Data records:

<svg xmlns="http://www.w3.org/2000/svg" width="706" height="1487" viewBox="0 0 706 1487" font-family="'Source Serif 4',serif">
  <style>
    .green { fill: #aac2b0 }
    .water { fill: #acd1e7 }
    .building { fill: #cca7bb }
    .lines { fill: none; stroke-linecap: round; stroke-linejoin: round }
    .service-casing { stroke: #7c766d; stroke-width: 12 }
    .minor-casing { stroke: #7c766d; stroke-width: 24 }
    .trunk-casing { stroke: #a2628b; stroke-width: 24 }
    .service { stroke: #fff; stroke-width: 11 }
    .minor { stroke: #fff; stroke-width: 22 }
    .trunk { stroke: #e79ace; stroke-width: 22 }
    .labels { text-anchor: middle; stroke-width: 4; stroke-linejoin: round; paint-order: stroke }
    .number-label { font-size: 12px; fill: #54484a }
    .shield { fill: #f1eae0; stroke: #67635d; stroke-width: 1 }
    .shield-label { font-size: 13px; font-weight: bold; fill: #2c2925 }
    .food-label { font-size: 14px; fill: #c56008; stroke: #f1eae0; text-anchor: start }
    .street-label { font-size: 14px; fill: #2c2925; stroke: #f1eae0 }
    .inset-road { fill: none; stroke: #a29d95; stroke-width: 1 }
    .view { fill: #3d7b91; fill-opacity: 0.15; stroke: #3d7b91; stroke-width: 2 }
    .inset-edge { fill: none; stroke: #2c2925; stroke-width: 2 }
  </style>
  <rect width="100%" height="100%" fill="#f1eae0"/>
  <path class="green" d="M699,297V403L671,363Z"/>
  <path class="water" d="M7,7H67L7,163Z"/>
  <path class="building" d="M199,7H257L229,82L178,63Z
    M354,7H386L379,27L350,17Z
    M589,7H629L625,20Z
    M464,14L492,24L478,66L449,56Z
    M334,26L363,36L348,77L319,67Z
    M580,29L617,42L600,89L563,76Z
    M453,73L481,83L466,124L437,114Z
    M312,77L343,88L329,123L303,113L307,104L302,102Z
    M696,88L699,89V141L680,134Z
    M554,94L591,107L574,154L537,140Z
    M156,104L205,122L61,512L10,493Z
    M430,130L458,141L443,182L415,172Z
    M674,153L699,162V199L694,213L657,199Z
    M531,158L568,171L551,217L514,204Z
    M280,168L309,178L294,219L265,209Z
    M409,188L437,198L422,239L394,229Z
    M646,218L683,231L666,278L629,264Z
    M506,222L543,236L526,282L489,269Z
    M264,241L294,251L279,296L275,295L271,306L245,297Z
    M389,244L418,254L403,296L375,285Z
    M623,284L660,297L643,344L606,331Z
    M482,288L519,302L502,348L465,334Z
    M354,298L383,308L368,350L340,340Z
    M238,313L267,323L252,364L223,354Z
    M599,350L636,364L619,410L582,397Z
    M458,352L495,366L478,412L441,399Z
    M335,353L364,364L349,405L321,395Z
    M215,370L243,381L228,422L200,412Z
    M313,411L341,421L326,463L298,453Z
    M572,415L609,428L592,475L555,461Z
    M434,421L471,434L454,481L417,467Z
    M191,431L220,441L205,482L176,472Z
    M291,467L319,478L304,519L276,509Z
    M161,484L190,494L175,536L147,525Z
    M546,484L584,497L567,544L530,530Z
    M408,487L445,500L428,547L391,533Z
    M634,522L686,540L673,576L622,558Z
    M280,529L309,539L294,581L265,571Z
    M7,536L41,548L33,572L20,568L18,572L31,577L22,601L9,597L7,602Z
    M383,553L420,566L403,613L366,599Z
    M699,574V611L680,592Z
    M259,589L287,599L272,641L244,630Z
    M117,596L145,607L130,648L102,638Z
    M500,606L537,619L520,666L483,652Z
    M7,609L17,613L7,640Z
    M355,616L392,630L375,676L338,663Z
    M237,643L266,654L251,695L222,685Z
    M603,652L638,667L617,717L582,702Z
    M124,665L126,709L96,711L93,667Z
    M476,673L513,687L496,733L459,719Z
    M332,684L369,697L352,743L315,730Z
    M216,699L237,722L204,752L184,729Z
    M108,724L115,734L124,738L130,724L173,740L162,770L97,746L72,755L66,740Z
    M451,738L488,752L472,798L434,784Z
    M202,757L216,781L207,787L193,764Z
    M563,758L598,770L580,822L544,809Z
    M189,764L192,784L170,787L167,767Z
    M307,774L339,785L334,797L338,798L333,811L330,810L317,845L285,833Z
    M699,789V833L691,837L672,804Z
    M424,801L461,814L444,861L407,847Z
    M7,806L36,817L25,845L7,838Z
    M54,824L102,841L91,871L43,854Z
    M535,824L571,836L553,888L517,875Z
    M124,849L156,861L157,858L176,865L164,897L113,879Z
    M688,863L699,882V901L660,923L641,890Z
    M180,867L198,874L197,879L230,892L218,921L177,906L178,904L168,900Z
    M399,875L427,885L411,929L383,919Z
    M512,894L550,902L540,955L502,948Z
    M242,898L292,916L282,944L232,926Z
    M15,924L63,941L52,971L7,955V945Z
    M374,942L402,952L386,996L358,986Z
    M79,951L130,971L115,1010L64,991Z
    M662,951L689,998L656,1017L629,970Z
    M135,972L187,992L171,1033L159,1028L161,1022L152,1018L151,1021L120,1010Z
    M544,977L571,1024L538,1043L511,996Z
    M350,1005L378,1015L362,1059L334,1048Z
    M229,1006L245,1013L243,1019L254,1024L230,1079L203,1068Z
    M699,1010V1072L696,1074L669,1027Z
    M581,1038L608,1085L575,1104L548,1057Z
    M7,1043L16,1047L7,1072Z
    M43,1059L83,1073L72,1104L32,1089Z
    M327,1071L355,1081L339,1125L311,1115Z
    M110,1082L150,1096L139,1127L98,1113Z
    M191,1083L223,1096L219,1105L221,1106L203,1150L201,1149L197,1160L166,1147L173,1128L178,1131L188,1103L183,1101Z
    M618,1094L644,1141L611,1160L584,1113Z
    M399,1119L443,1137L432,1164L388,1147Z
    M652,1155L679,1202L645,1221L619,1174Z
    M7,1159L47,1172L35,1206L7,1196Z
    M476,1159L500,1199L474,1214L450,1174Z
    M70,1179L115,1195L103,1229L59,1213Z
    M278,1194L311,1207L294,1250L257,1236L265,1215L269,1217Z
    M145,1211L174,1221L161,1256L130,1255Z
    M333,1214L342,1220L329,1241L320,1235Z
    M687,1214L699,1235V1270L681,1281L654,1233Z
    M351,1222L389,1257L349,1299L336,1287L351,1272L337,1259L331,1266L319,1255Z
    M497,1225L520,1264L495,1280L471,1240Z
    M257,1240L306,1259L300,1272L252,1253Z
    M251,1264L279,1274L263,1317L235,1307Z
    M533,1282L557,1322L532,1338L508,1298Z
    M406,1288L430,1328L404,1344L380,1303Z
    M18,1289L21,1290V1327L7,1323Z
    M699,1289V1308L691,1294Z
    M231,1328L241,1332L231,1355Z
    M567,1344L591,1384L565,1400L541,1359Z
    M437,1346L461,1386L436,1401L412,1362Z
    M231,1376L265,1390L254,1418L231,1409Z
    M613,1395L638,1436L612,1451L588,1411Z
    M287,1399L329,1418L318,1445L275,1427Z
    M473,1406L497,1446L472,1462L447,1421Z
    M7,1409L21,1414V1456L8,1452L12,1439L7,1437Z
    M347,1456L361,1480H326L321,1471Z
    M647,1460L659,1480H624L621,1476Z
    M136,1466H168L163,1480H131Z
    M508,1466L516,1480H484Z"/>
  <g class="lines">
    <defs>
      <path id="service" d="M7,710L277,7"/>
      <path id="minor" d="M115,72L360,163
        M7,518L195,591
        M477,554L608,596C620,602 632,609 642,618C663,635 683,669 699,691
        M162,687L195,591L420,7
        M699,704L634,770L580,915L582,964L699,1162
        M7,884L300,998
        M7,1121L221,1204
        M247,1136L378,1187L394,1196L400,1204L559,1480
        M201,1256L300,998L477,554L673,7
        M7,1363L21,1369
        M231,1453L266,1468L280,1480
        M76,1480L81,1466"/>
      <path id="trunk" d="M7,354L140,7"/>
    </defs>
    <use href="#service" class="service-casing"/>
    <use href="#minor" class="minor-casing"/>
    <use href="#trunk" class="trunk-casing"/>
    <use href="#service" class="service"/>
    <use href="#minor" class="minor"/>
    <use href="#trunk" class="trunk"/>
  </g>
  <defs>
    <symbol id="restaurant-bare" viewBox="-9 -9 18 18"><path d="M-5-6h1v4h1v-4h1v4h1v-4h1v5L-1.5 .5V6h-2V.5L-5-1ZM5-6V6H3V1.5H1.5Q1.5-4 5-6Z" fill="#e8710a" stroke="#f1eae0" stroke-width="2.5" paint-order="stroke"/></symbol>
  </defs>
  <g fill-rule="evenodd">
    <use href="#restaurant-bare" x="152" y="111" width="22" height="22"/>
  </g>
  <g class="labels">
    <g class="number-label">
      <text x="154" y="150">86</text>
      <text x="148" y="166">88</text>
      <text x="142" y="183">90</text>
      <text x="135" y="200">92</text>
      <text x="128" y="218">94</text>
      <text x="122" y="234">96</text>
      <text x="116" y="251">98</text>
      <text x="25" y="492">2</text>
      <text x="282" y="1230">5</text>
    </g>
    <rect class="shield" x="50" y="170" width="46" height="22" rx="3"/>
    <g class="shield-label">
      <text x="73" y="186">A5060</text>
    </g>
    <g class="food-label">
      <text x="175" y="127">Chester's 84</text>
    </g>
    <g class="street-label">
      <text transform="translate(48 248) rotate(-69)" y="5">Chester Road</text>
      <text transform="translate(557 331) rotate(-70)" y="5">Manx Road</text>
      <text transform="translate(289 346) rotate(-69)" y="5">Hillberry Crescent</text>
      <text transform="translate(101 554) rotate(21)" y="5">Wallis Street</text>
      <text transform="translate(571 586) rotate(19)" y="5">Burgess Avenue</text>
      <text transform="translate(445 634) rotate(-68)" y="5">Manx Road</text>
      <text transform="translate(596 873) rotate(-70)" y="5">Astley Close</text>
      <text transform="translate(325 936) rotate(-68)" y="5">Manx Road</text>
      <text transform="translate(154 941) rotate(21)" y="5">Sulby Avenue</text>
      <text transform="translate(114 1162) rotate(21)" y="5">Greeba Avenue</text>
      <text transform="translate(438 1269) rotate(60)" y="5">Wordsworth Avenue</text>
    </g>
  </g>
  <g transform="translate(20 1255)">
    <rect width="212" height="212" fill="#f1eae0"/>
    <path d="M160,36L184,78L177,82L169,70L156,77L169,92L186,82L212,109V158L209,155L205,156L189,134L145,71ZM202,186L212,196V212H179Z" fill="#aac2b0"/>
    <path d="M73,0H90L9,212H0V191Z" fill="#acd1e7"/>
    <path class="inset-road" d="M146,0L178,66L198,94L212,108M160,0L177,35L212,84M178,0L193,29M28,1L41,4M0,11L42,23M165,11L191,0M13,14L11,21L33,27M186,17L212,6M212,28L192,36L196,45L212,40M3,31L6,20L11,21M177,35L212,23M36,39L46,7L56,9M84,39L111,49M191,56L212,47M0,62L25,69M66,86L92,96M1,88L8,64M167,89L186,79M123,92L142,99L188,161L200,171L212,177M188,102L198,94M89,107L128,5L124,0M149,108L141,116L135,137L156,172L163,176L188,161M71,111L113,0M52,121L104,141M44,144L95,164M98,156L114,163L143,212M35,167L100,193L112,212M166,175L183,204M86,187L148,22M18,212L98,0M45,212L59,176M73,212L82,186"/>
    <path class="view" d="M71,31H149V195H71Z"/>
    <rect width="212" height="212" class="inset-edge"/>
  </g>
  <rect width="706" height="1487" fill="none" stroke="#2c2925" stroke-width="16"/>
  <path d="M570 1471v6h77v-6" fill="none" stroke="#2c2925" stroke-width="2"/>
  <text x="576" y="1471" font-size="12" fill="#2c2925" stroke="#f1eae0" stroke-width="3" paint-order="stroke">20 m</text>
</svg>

• [Work task] For each line of the data that includes the word "lines", return a copy of it.

• [Response box]
    .lines { fill: none; stroke-linecap: round; stroke-linejoin: round }
  <g class="lines">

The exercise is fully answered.